Mon mari m’a dit que j’étais “trop laide” pour assister au mariage de son patron… Alors j’y suis allée seule, et ce qui s’est passé a tout changé. Je me tenais devant le miroir du couloir, observant la femme en face de moi comme on croise un étranger dans un ascenseur : silencieuse, fatiguée, étrangère à elle-même. Mes yeux, ternes et cernés, ne brillaient plus. Des rides s’étaient installées sans prévenir aux coins de ma bouche et de mes paupières. Mes cheveux, autrefois éclatants et indomptables, retombaient désormais plats et dociles. Il y a quinze ans, ce reflet aurait montré une jeune femme pleine de feu, avec de la peinture sur les doigts et trop de livres dans son sac. Aujourd’hui, il ne montrait plus que moi, Camille Martin : épouse, mère… une femme effacée dans le décor de sa propre vie. Julien, mon mari, traversa le couloir d’un pas pressé. Déjà presque prêt, il m’adressa à peine un regard… Mais ce regard suffit. Ce n’était plus du désir que je lisais en lui, comme autrefois, mais du mépris. — « Tu ne penses quand même pas aller à ce mariage comme ça ? » lança-t-il avec dédain. Puis, sans lever les yeux : — « Non, en fait, oublie. Tu n’iras pas du tout. » Je restai figée. — « Quoi ? » — « Tu m’as bien entendue. Le mariage de mon patron, ce n’est pas un repas de famille. C’est un événement important. Les femmes seront toutes élégantes, mises en valeur… Et toi… » Il hésita, cherchant les mots les plus cruels. Il les trouva. — « Toi, tu ressembles à une petite souris grise. » Ses mots me transpercèrent. Pas seulement parce qu’il les disait, mais parce qu’il semblait les avoir toujours gardés en réserve, prêts à être lâchés. — « Regarde-toi, continua-t-il. Tu ne ferais que m’humilier. Tu me tires vers le bas. » Il claqua la porte de son bureau, comme on met un point final brutal à une phrase qu’on ne veut pas discuter. Je m’assis, et les larmes coulèrent. Pas des sanglots spectaculaires, mais des larmes silencieuses, celles d’une femme qui réalise qu’au fond, elle a commencé à croire aux insultes qu’on lui jette. Le lendemain, tout reprit comme si de rien n’était : le petit-déjeuner, les enfants, les chaussures introuvables sous le canapé. Lui, assis à table, absorbé par son téléphone, avait rangé ses paroles blessantes dans un tiroir qu’il refusait d’ouvrir. — « Tu n’iras pas, » dit-il froidement un soir, sans lever les yeux de son ordinateur. — « J’ai déjà dit à tout le monde que tu étais malade. Point final. »

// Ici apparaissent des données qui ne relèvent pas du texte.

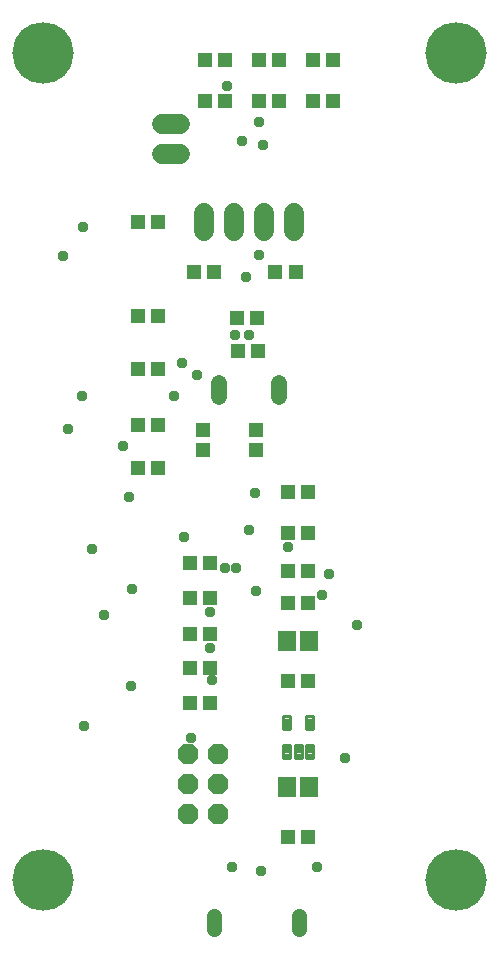
<source format=gbr>
G04 EAGLE Gerber RS-274X export*
G75*
%MOMM*%
%FSLAX34Y34*%
%LPD*%
%INSoldermask Bottom*%
%IPPOS*%
%AMOC8*
5,1,8,0,0,1.08239X$1,22.5*%
G01*
%ADD10C,5.203200*%
%ADD11R,1.303200X1.203200*%
%ADD12R,1.203200X1.303200*%
%ADD13R,1.503200X1.703200*%
%ADD14C,1.253200*%
%ADD15C,1.727200*%
%ADD16P,1.869504X8X292.500000*%
%ADD17C,0.279422*%
%ADD18C,1.320800*%
%ADD19C,0.959600*%


D10*
X50000Y750000D03*
X400000Y750000D03*
X400000Y50000D03*
X50000Y50000D03*
D11*
X130566Y606965D03*
X147566Y606965D03*
X147530Y528032D03*
X130530Y528032D03*
X147530Y483089D03*
X130530Y483089D03*
X215232Y498202D03*
X232232Y498202D03*
D12*
X185621Y414324D03*
X185621Y431324D03*
X230847Y414324D03*
X230847Y431324D03*
D11*
X257770Y218968D03*
X274770Y218968D03*
X187699Y744315D03*
X204699Y744315D03*
X233333Y744315D03*
X250333Y744315D03*
X295967Y744315D03*
X278967Y744315D03*
X175136Y258505D03*
X192136Y258505D03*
X147530Y435761D03*
X130530Y435761D03*
X192136Y318805D03*
X175136Y318805D03*
D13*
X256770Y128866D03*
X275770Y128866D03*
X256770Y252699D03*
X275770Y252699D03*
D11*
X257770Y86585D03*
X274770Y86585D03*
X192136Y229977D03*
X175136Y229977D03*
X214930Y526360D03*
X231930Y526360D03*
D14*
X195231Y19369D02*
X195231Y8869D01*
X266731Y8869D02*
X266731Y19369D01*
D15*
X166730Y665208D02*
X151490Y665208D01*
X151490Y690608D02*
X166730Y690608D01*
D16*
X173433Y157250D03*
X198833Y157250D03*
X173433Y131850D03*
X198833Y131850D03*
X173433Y106450D03*
X198833Y106450D03*
D15*
X186763Y599489D02*
X186763Y614729D01*
X212163Y614729D02*
X212163Y599489D01*
X237563Y599489D02*
X237563Y614729D01*
X262963Y614729D02*
X262963Y599489D01*
D12*
X247164Y565225D03*
X264164Y565225D03*
X274770Y312167D03*
X257770Y312167D03*
X257770Y344140D03*
X274770Y344140D03*
X250333Y709626D03*
X233333Y709626D03*
X278967Y709626D03*
X295967Y709626D03*
X192136Y288805D03*
X175136Y288805D03*
X257770Y378378D03*
X274770Y378378D03*
X175136Y200379D03*
X192136Y200379D03*
X194966Y565225D03*
X177966Y565225D03*
X147530Y398726D03*
X130530Y398726D03*
X204699Y709626D03*
X187699Y709626D03*
X274770Y284939D03*
X257770Y284939D03*
D17*
X272701Y164582D02*
X278639Y164582D01*
X278639Y153644D01*
X272701Y153644D01*
X272701Y164582D01*
X272701Y156298D02*
X278639Y156298D01*
X278639Y158952D02*
X272701Y158952D01*
X272701Y161606D02*
X278639Y161606D01*
X278639Y164260D02*
X272701Y164260D01*
X269239Y164582D02*
X263301Y164582D01*
X269239Y164582D02*
X269239Y153644D01*
X263301Y153644D01*
X263301Y164582D01*
X263301Y156298D02*
X269239Y156298D01*
X269239Y158952D02*
X263301Y158952D01*
X263301Y161606D02*
X269239Y161606D01*
X269239Y164260D02*
X263301Y164260D01*
X259839Y164582D02*
X253901Y164582D01*
X259839Y164582D02*
X259839Y153644D01*
X253901Y153644D01*
X253901Y164582D01*
X253901Y156298D02*
X259839Y156298D01*
X259839Y158952D02*
X253901Y158952D01*
X253901Y161606D02*
X259839Y161606D01*
X259839Y164260D02*
X253901Y164260D01*
X253901Y188982D02*
X259839Y188982D01*
X259839Y178044D01*
X253901Y178044D01*
X253901Y188982D01*
X253901Y180698D02*
X259839Y180698D01*
X259839Y183352D02*
X253901Y183352D01*
X253901Y186006D02*
X259839Y186006D01*
X259839Y188660D02*
X253901Y188660D01*
X272701Y188982D02*
X278639Y188982D01*
X278639Y178044D01*
X272701Y178044D01*
X272701Y188982D01*
X272701Y180698D02*
X278639Y180698D01*
X278639Y183352D02*
X272701Y183352D01*
X272701Y186006D02*
X278639Y186006D01*
X278639Y188660D02*
X272701Y188660D01*
D18*
X199463Y459436D02*
X199463Y470612D01*
X250263Y470612D02*
X250263Y459436D01*
D19*
X234696Y57912D03*
X292608Y309372D03*
X286512Y291084D03*
X257556Y332232D03*
X316051Y265907D03*
X305916Y153649D03*
X210170Y61528D03*
X236220Y672084D03*
X225031Y511984D03*
X161511Y460312D03*
X212862Y511462D03*
X180939Y477734D03*
X167640Y487680D03*
X233172Y579120D03*
X221817Y560480D03*
X175260Y170688D03*
X193548Y219456D03*
X230124Y377952D03*
X213360Y313944D03*
X192024Y277368D03*
X192024Y246888D03*
X205740Y722376D03*
X233613Y691758D03*
X102237Y274637D03*
X71442Y431618D03*
X67285Y578518D03*
X218692Y676126D03*
X125136Y214447D03*
X85287Y180748D03*
X83665Y460071D03*
X91572Y330497D03*
X83953Y603434D03*
X204216Y313944D03*
X225064Y346076D03*
X230658Y294985D03*
X125563Y296542D03*
X118210Y417768D03*
X123167Y374369D03*
X169292Y340426D03*
X281931Y61569D03*
M02*

</source>
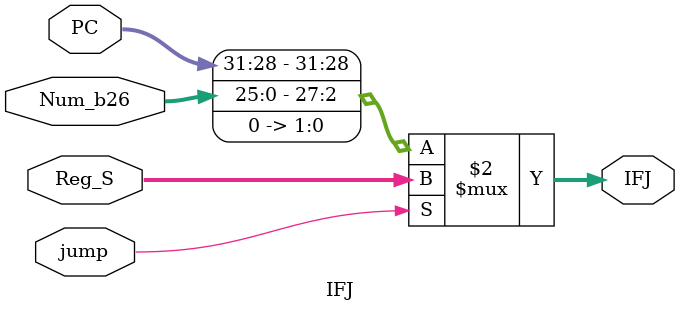
<source format=v>
module IFJ (
        PC,
        Num_b26,
        Reg_S,
        jump,
        IFJ
    );

    input [31 : 28] PC;
    input [25 : 0]  Num_b26;
    input [31 : 0]  Reg_S;
    input jump;
    
    output [31 : 0] IFJ;

    assign IFJ = (jump == 1'b0) ? {PC[31 : 28], Num_b26[25 : 0], 2'b00} : Reg_S;

endmodule

</source>
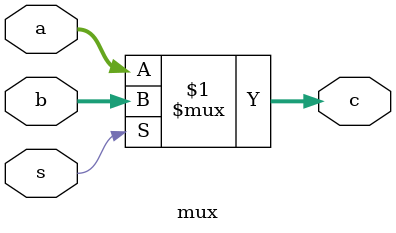
<source format=v>
module mux (output [31:0] c,
            input [31:0] a, b,
            input s);
  assign c = (s) ? b : a;
endmodule

</source>
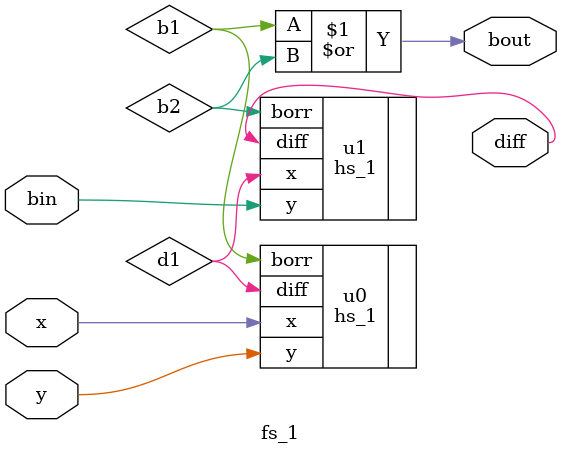
<source format=v>
`timescale 1ns / 1ps


module fs_1(
    input     x,
    input     y,
    input     bin,
    output    diff,
    output    bout

    );

    wire d1,b1,b2;

    hs_1 u0(
        .x(x),
        .y(y),
        .diff(d1),
        .borr(b1)
    );
    hs_1 u1(
        .x(d1),
        .y(bin),
        .diff(diff),
        .borr(b2)
    );
    assign bout = b1 | b2;


endmodule

</source>
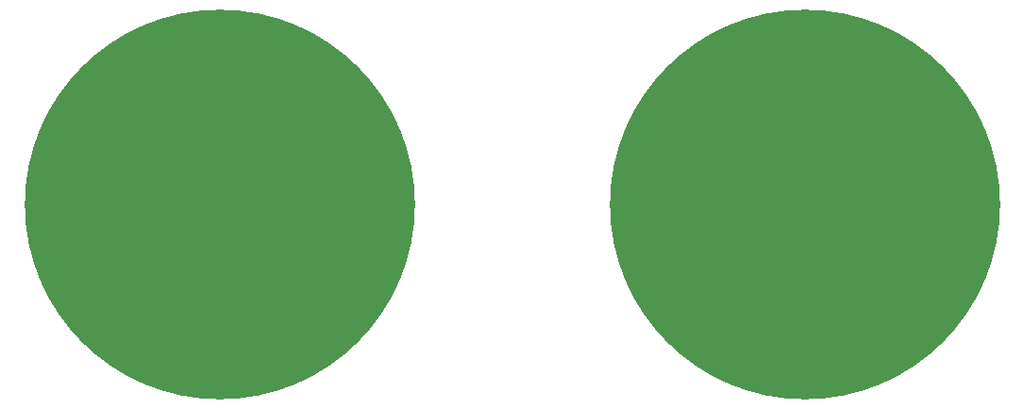
<source format=gtl>
G04*
G04 #@! TF.GenerationSoftware,Altium Limited,Altium Designer,20.0.13 (296)*
G04*
G04 Layer_Physical_Order=1*
G04 Layer_Color=255*
%FSLAX44Y44*%
%MOMM*%
G71*
G01*
G75*
%ADD13C,35.0000*%
D13*
X1200000Y800000D02*
D03*
X675000D02*
D03*
M02*

</source>
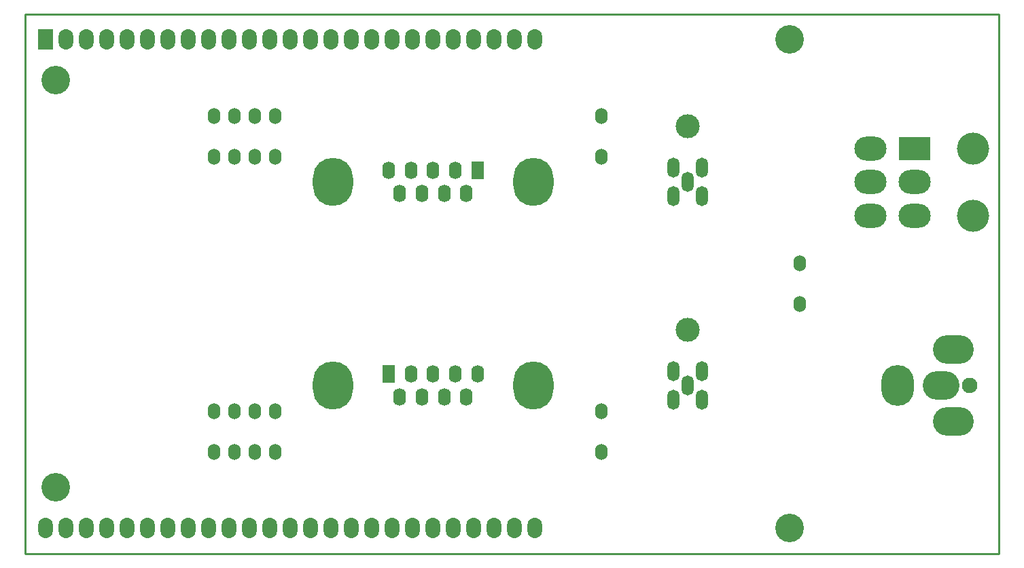
<source format=gts>
G04 #@! TF.GenerationSoftware,KiCad,Pcbnew,6.0.0-rc1-unknown-d9d0051~66~ubuntu18.04.1*
G04 #@! TF.CreationDate,2018-08-28T13:07:50-04:00*
G04 #@! TF.ProjectId,smart_vision_controller_5x3,736D6172745F766973696F6E5F636F6E,1.0*
G04 #@! TF.SameCoordinates,Original*
G04 #@! TF.FileFunction,Soldermask,Top*
G04 #@! TF.FilePolarity,Negative*
%FSLAX46Y46*%
G04 Gerber Fmt 4.6, Leading zero omitted, Abs format (unit mm)*
G04 Created by KiCad (PCBNEW 6.0.0-rc1-unknown-d9d0051~66~ubuntu18.04.1) date Tue Aug 28 13:07:50 2018*
%MOMM*%
%LPD*%
G01*
G04 APERTURE LIST*
%ADD10C,0.228600*%
%ADD11O,5.080000X3.556000*%
%ADD12O,4.064000X5.080000*%
%ADD13O,4.572000X3.556000*%
%ADD14C,1.930400*%
%ADD15O,4.000000X3.000000*%
%ADD16R,4.000000X3.000000*%
%ADD17C,4.000000*%
%ADD18O,1.854200X2.540000*%
%ADD19C,3.556000*%
%ADD20R,1.854200X2.540000*%
%ADD21O,5.000000X6.000000*%
%ADD22O,1.600000X2.200000*%
%ADD23R,1.600000X2.200000*%
%ADD24C,3.000000*%
%ADD25O,1.500000X2.500000*%
%ADD26O,1.524000X2.032000*%
G04 APERTURE END LIST*
D10*
X191135000Y-71755000D02*
X69850000Y-71755000D01*
X191135000Y-139065000D02*
X191135000Y-71755000D01*
X69850000Y-139065000D02*
X191135000Y-139065000D01*
X69850000Y-71755000D02*
X69850000Y-139065000D01*
D11*
G04 #@! TO.C,P2*
X185496200Y-122605800D03*
X185496200Y-113614200D03*
D12*
X178511200Y-118110000D03*
D13*
X183997600Y-118110000D03*
D14*
X187502800Y-118110000D03*
G04 #@! TD*
D15*
G04 #@! TO.C,P1*
X175160000Y-96910000D03*
X175160000Y-92710000D03*
X175160000Y-88510000D03*
X180660000Y-96910000D03*
X180660000Y-92710000D03*
D16*
X180660000Y-88510000D03*
D17*
X187960000Y-96910000D03*
X187960000Y-88510000D03*
G04 #@! TD*
D18*
G04 #@! TO.C,MDB1*
X133350000Y-74930000D03*
X130810000Y-74930000D03*
X128270000Y-74930000D03*
X125730000Y-74930000D03*
X123190000Y-74930000D03*
X120650000Y-74930000D03*
X118110000Y-74930000D03*
X115570000Y-74930000D03*
X113030000Y-74930000D03*
X133350000Y-135890000D03*
X130810000Y-135890000D03*
X128270000Y-135890000D03*
X125730000Y-135890000D03*
X123190000Y-135890000D03*
X120650000Y-135890000D03*
X118110000Y-135890000D03*
X115570000Y-135890000D03*
X113030000Y-135890000D03*
D19*
X165100000Y-74930000D03*
X165100000Y-135890000D03*
X73660000Y-130810000D03*
X73660000Y-80010000D03*
D18*
X72390000Y-135890000D03*
X74930000Y-135890000D03*
X77470000Y-135890000D03*
X80010000Y-135890000D03*
X82550000Y-135890000D03*
X85090000Y-135890000D03*
X87630000Y-135890000D03*
X90170000Y-135890000D03*
X92710000Y-135890000D03*
X95250000Y-135890000D03*
X97790000Y-135890000D03*
X100330000Y-135890000D03*
X102870000Y-135890000D03*
X105410000Y-135890000D03*
X107950000Y-135890000D03*
X110490000Y-135890000D03*
X110490000Y-74930000D03*
X107950000Y-74930000D03*
X105410000Y-74930000D03*
X102870000Y-74930000D03*
X100330000Y-74930000D03*
X97790000Y-74930000D03*
X95250000Y-74930000D03*
X92710000Y-74930000D03*
X90170000Y-74930000D03*
X87630000Y-74930000D03*
X85090000Y-74930000D03*
X82550000Y-74930000D03*
X80010000Y-74930000D03*
D20*
X72390000Y-74930000D03*
D18*
X77470000Y-74930000D03*
X74930000Y-74930000D03*
G04 #@! TD*
D21*
G04 #@! TO.C,J3*
X108155000Y-92710000D03*
X133142000Y-92710000D03*
D22*
X115110000Y-91290000D03*
X117880000Y-91290000D03*
X120650000Y-91290000D03*
X123420000Y-91290000D03*
D23*
X126190000Y-91290000D03*
D22*
X116495000Y-94130000D03*
X119265000Y-94130000D03*
X122035000Y-94130000D03*
X124805000Y-94130000D03*
G04 #@! TD*
D21*
G04 #@! TO.C,J4*
X108155000Y-118110000D03*
X133142000Y-118110000D03*
D23*
X115110000Y-116690000D03*
D22*
X117880000Y-116690000D03*
X120650000Y-116690000D03*
X123420000Y-116690000D03*
X126190000Y-116690000D03*
X116495000Y-119530000D03*
X119265000Y-119530000D03*
X122035000Y-119530000D03*
X124805000Y-119530000D03*
G04 #@! TD*
D24*
G04 #@! TO.C,J1*
X152400000Y-85710000D03*
D25*
X150632200Y-94477800D03*
X154167800Y-94477800D03*
X154167800Y-90942200D03*
X150632200Y-90942200D03*
X152400000Y-92710000D03*
G04 #@! TD*
D24*
G04 #@! TO.C,J2*
X152400000Y-111110000D03*
D25*
X150632200Y-119877800D03*
X154167800Y-119877800D03*
X154167800Y-116342200D03*
X150632200Y-116342200D03*
X152400000Y-118110000D03*
G04 #@! TD*
D26*
G04 #@! TO.C,L1*
X166370000Y-102870000D03*
X166370000Y-107950000D03*
G04 #@! TD*
G04 #@! TO.C,L2*
X93345000Y-89535000D03*
X93345000Y-84455000D03*
G04 #@! TD*
G04 #@! TO.C,L3*
X95885000Y-84455000D03*
X95885000Y-89535000D03*
G04 #@! TD*
G04 #@! TO.C,L4*
X98425000Y-89535000D03*
X98425000Y-84455000D03*
G04 #@! TD*
G04 #@! TO.C,L5*
X100965000Y-84455000D03*
X100965000Y-89535000D03*
G04 #@! TD*
G04 #@! TO.C,L6*
X93345000Y-126365000D03*
X93345000Y-121285000D03*
G04 #@! TD*
G04 #@! TO.C,L7*
X95885000Y-126365000D03*
X95885000Y-121285000D03*
G04 #@! TD*
G04 #@! TO.C,L8*
X98425000Y-121285000D03*
X98425000Y-126365000D03*
G04 #@! TD*
G04 #@! TO.C,L9*
X100965000Y-121285000D03*
X100965000Y-126365000D03*
G04 #@! TD*
G04 #@! TO.C,L10*
X141605000Y-84455000D03*
X141605000Y-89535000D03*
G04 #@! TD*
G04 #@! TO.C,L11*
X141605000Y-126365000D03*
X141605000Y-121285000D03*
G04 #@! TD*
M02*

</source>
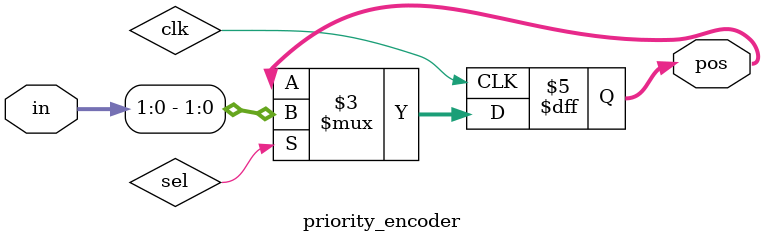
<source format=v>
module priority_encoder( 
input [2:0] in,
output reg [1:0] pos ); 
// When sel=1, assign b to out
always @(posedge clk)
begin
	if(sel)
	begin
		pos = in;
	end
end
endmodule

</source>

Reprendre possession de moi-même

J’ai posé un jour de congé. J’ai confié les enfants à une amie. Et je suis entrée dans une boutique du centre-ville, un peu intimidée, presque gênée.

Quand j’ai dit à la vendeuse : « Mon mari pense que je ne suis pas assez jolie pour aller au mariage de son patron », elle m’a simplement répondu : « Alors prouvons-lui qu’il se trompe. »

Et c’est ce qu’on a fait.

Une robe vert émeraude élégante. Un maquillage discret mais soigné. Une nouvelle coupe qui adoucissait mon visage. Et surtout, un regard différent dans le miroir : je n’étais plus invisible. J’étais de retour.